Hmmm, my math skills are a little weak, so maybe somebody can do the work for me. With 11 starters, and say 10 substitutes. What is the possible number of player combinations that can be used.
"TheEngineer" wrote:
It's a bit more complicated than you'd might think.
Firstly you need to establish what positions the substitutes play.
Let's start with an easy example:
3 starters on a team, each person has a backup.
Let a denote the first person, b denote the second, c denote the third, d = a's backup, e = b's backup, f = c's backup.
So we could have starters from a pool of abc, abf, aec, dbc, dec, dbf, aef, def = 8 possibilities.
This is a pool of 6 in total number where we choose three 3 starters from a binomial. Hence 2^3 = 8.
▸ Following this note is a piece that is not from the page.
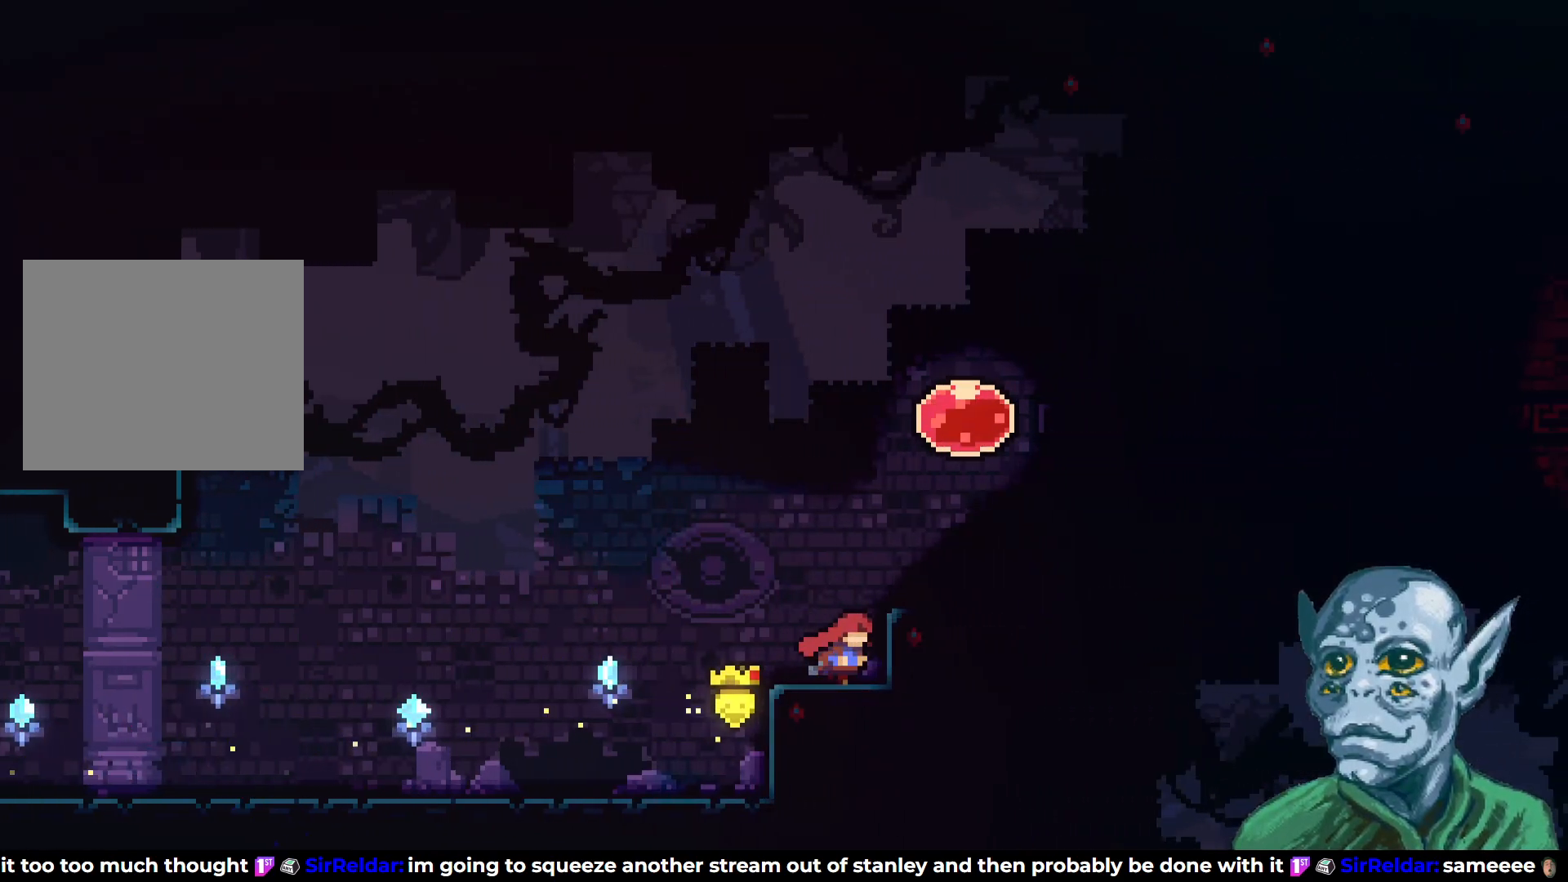
{"buttons": ["SQUARE"], "left_stick": "center", "right_stick": "center", "events": [[283, "CROSS", "up"], [283, "DPAD_UP", "down"], [317, "DPAD_RIGHT", "up"], [383, "SQUARE", "down"], [483, "DPAD_UP", "up"]]}
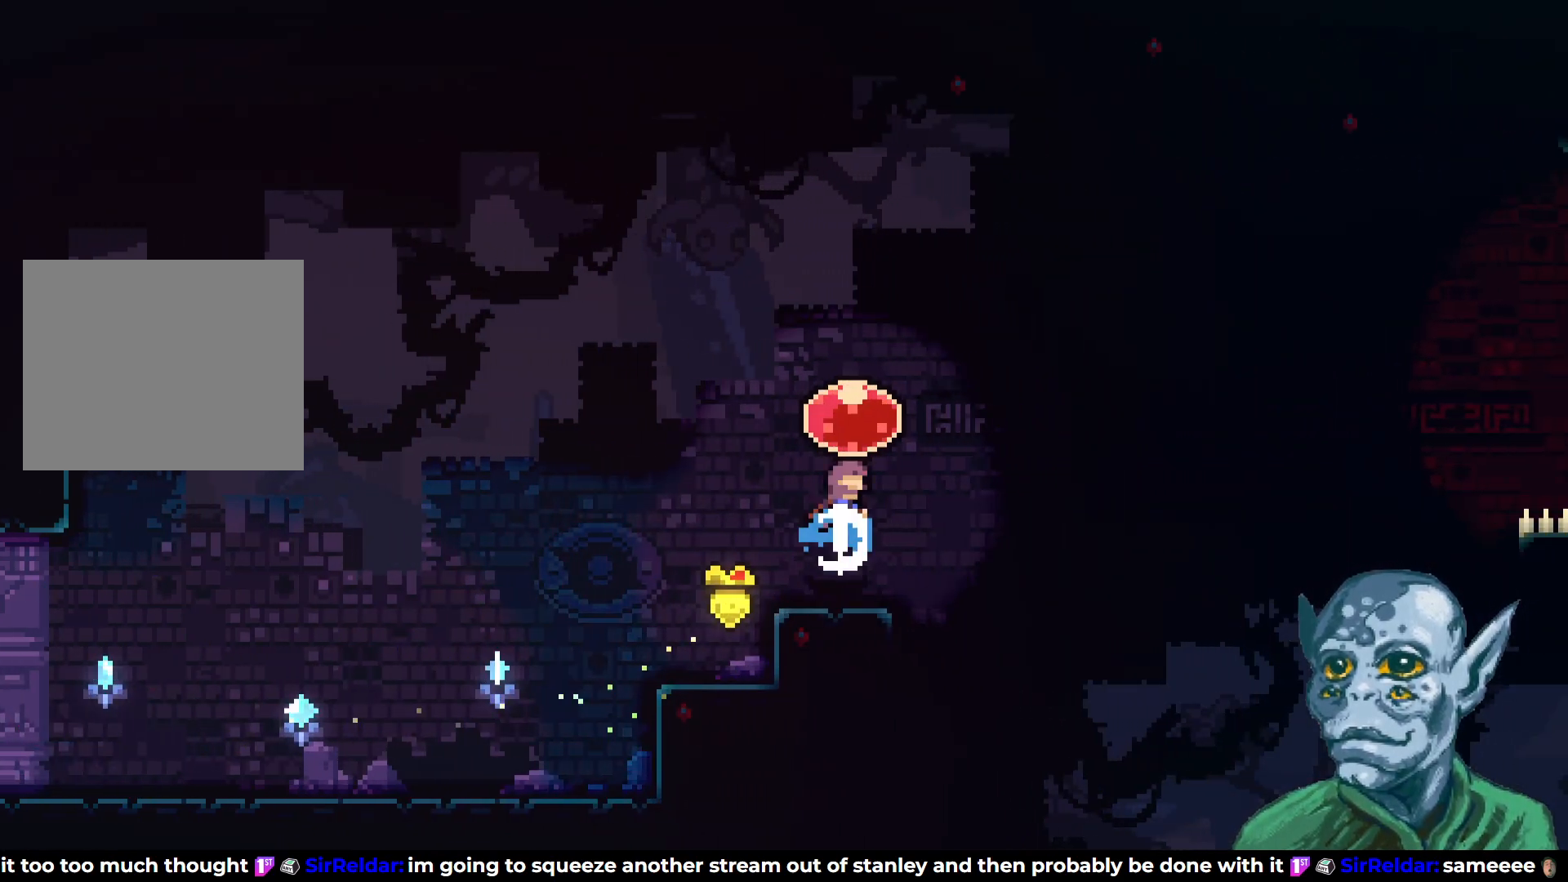
{"buttons": ["DPAD_RIGHT"], "left_stick": "center", "right_stick": "center", "events": [[17, "SQUARE", "up"], [50, "DPAD_RIGHT", "down"]]}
For 20 players, e.g. 10 positions with 2 players each, from a pool of 20 selections, we get 2^10 = 1024 (the lone starter always remains a starter and hence doesn't affect the number of combinations).
Since you can blitz any number of people, for a given starting 11, you can blitz from 1 up to 11 people. This is the sum of 11C1 + 11C2 ... up to 11C11 = 2047 blitzing combinations per starting 11. Since there are 1024 possible starting 11s, 1024 * 2047 = 2,096,128 possible blitzing combinations.